**Problems to work on:**
(1) Output the part of the post on austerity and the debt crisis from "Yanis (together with" up to and including "and reproduce below.", copied word for word.
(2) Render this sentence from the post on austerity and the debt crisis in Spanish: "Both Yanis and Richard argue that government austerity at a time when the private sector is in a debt crisis is counterproductive."
(3) For each statement below, decide whether the post on austerity and the debt crisis supports it. Answer yes or no, and quote the words of the post that settle it.
(a) Richard Koo gave a keynote presentation at a Central Bank of Argentina conference.
(b) Yanis Varoufakis wrote the "Modest Proposal" alone.
(c) Japan's Bubble Economy burst in 1995.

**Provided passage:**
_ _ _

My focus is and will remain on explaining how the crisis came about, but in the middle of the crisis, government policies have the potential to either lessen the crisis or make it more extreme. Two of the best commentators on sensible policies to lessen the crisis are Yanis Varoufakis and Richard Koo.
Yanis (together with Stuart Holland) has authored the “Modest Proposal” to overcome the European crisis (the latest version is here in PDF: “The Modest Proposal”). Richard Koo recounts the Japanese experience with the bursting of its Bubble Economy and the many policy twists and turns afterwards in the Holy Grail of Macroeconomics: Lessons from Japan’s Great Recession.
Richard argues this case with the empirical data provided by the unfortunate experiment that Japan has run in macroeconomics since its Bubble Economy burst back in 1990. Richard gave a keynote presentation at the Central Bank of Argentina conference last week, which I have posted on YouTube and reproduce below.
Both Yanis and Richard argue that government austerity at a time when the private sector is in a debt crisis is counterproductive. If the private sector is reducing its expenditure by deleveraging, then the same behavior by a government intent on “balancing the budget” will amplify the depressing impact of reduced private expenditure, thus deepening the crisis. Unfortunately this is precisely what the EU proposals for the PIGS are likely to do. Richard’s historically based analysis predicts that these austerity measures will deepen the crisis, and quite possibly result in increased rather than reduced government deficits, on the experience of Japan.

_ _ _

**Information provided:**
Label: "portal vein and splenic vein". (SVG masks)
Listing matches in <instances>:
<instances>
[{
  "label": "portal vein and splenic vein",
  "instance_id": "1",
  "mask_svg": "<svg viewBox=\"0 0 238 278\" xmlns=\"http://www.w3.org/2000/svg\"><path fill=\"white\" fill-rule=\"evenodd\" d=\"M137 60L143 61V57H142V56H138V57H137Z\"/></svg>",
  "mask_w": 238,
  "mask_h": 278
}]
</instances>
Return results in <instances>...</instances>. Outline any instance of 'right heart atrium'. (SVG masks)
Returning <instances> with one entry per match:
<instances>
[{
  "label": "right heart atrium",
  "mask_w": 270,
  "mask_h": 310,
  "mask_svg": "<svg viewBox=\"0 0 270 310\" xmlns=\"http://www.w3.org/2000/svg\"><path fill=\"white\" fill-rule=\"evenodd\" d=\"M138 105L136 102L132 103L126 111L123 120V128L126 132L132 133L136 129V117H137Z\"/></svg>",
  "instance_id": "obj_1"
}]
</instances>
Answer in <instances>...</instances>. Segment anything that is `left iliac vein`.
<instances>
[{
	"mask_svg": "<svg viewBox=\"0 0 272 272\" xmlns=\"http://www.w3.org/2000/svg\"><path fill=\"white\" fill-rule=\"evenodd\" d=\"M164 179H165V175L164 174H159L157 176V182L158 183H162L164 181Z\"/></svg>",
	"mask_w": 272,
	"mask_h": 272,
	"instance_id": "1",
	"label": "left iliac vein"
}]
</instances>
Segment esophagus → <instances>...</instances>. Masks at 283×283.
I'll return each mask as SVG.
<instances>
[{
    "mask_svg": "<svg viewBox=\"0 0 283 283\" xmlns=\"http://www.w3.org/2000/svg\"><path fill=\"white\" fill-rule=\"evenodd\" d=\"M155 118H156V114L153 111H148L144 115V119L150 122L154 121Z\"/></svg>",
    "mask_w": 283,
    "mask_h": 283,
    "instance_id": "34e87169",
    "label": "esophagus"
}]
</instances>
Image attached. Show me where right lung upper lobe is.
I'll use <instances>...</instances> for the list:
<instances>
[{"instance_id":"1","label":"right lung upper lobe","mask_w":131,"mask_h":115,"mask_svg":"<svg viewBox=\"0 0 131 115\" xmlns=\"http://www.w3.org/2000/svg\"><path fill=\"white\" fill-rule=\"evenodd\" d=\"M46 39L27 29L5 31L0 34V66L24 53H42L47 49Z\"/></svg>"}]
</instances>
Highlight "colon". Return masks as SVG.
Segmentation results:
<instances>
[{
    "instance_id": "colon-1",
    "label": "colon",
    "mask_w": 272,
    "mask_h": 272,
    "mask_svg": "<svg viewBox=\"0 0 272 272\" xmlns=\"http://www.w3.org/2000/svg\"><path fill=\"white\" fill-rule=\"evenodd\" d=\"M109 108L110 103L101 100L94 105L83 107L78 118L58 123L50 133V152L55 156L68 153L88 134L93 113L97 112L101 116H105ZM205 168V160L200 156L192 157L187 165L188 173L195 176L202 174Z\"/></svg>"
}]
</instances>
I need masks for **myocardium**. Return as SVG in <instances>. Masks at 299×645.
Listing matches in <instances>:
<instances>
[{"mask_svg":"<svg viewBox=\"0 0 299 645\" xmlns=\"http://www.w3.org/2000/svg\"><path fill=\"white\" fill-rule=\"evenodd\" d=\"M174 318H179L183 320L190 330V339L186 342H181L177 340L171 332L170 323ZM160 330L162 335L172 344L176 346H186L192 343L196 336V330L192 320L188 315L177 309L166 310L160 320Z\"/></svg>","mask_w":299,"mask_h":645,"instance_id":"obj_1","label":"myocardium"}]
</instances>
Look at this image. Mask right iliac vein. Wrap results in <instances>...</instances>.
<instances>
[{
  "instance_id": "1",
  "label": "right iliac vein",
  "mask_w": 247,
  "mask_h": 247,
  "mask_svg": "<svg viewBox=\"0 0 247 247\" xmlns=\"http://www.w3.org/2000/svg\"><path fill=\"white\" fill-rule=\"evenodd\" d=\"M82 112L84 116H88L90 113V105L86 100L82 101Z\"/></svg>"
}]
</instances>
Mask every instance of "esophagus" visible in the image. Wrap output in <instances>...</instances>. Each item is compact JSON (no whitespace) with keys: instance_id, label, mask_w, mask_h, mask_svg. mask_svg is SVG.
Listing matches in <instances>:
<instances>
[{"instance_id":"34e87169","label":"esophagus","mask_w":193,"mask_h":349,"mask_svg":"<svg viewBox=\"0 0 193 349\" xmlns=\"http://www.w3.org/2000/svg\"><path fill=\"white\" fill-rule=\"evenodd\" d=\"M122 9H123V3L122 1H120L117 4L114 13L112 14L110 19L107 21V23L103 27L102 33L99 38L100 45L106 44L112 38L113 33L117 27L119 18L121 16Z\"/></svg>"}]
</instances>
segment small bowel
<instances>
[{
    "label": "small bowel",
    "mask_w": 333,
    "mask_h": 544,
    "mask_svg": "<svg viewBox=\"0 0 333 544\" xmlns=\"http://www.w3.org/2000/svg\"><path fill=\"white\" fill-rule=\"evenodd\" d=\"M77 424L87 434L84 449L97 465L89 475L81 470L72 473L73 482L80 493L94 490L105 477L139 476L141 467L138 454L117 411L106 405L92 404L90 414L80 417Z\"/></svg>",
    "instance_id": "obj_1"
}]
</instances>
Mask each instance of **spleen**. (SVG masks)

_ _ _

**Task answers:**
(1)
Yanis (together with Stuart Holland) has authored the “Modest Proposal” to overcome the European crisis (the latest version is here in PDF: “The Modest Proposal”). Richard Koo recounts the Japanese experience with the bursting of its Bubble Economy and the many policy twists and turns afterwards in the Holy Grail of Macroeconomics: Lessons from Japan’s Great Recession.
Richard argues this case with the empirical data provided by the unfortunate experiment that Japan has run in macroeconomics since its Bubble Economy burst back in 1990. Richard gave a keynote presentation at the Central Bank of Argentina conference last week, which I have posted on YouTube and reproduce below.

(2) Tanto Yanis como Richard sostienen que la austeridad gubernamental en un momento en que el sector privado atraviesa una crisis de deuda es contraproducente.

(3)
(a) Yes: "Richard gave a keynote presentation at the Central Bank of Argentina conference last week"
(b) No: "Yanis (together with Stuart Holland) has authored the “Modest Proposal”"
(c) No: "since its Bubble Economy burst back in 1990"